I guess it's somewhat normal - I'm a fairly petite person (or I used to be before baby anyway) and maybe he just takes after me in that area. The thing I worry most about is that he's getting enough iron and the nutrients that he needs, but it's good to know that others are experiencing this and it's ok. Thanks for your replies!


----------



## thoesly (Dec 23, 2003)

It doesn't sound like you have much to worry about. My own daughter was in the same situation at 1 year and at 18 months. The doctor was concerned enough at that point to get some tests done, but they came back normal. Remember that 1 year is still the "play with food" stage. Kids are experimenting, but most of their nutrition can be/should be breast milk if that's what you're doing (my daughter self-weaned at 30 months, but she was very much a "booby-baby" until then. If only the baby brother hadn't disrupted her grand scheme!)

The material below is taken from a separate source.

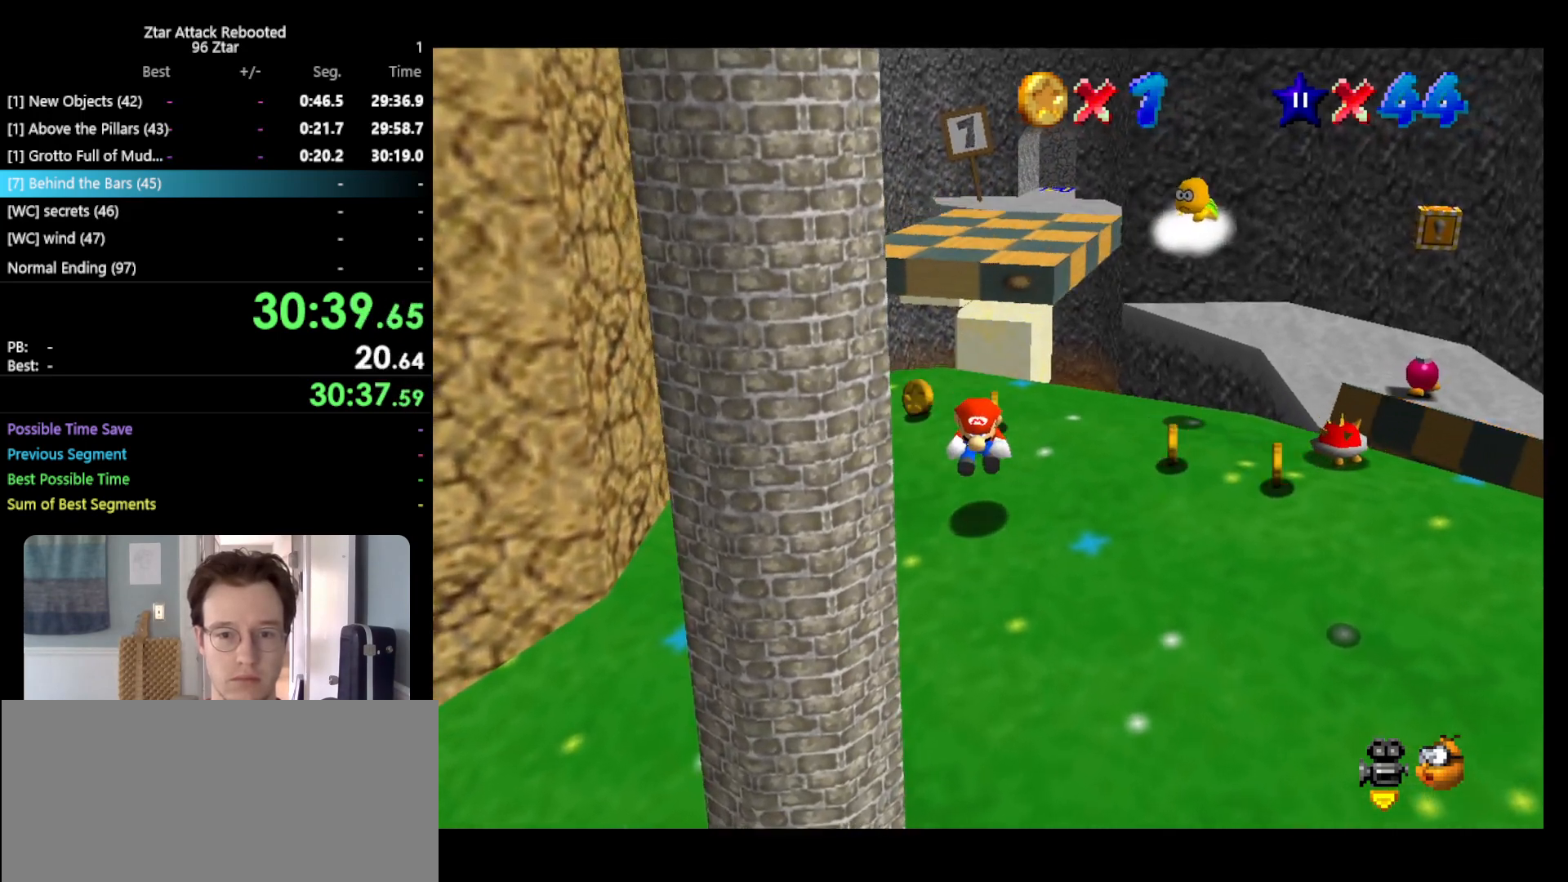
{"buttons": ["A", "Z"], "left_stick": "up", "events": [[117, "left_stick", "down"], [200, "A", "down"], [300, "A", "up"], [367, "left_stick", "up"], [433, "A", "down"]]}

Another point -- I had some complaints about my former pediatrician, but one thing I loved was that they used the growth charts correctly. They looked at progress for the child rather than between kids. If a child is at the 75th percentile for a year, then plummets to the 5th percentile within a couple of months, then there may well be a problem. But if a kid has always been at the 10th percentile, then drops to the 5th percentile, it's no cause for alarm -- something to monitor, maybe, but most likely, it's just a natural phase.

Best wishes,

Tara


----------



## Dolphin (Apr 22, 2004)

Thanks Tara. Actually DS has always been in the 75th - 95th percentile for weight, but at this appointment, he's dropped to the 25th. So that has me a little worried, although he seems very healthy and happy. The pediatrician seemed to not be terribly concerned, although she didn't just say it was fine. I guess I'll give it a couple more months to see if he'll hit a growth spurt, and if not maybe consider doing some tests. The thing that really has me concerned is that he's not getting taller either


----------



## batgirl (Jun 12, 2004)

For another perspective, my fifth child was in the 70% at 6 months, and dropped to the 50% by 12 months, and to the -20% by 15 months. She hadn't gained anything by 18 months, so I brought her back for a weight check at 21 months. I had to wean her due to a surprise pregnancy when she was 9 months old, and I think that's why. Plus, she had very very bad diarrhea, and was diagnosed with giardia, so she wasn't able to retain anything she ate. Now, at 2, she is up to the +20% and the giardia is cleared up. She caught it from a pool.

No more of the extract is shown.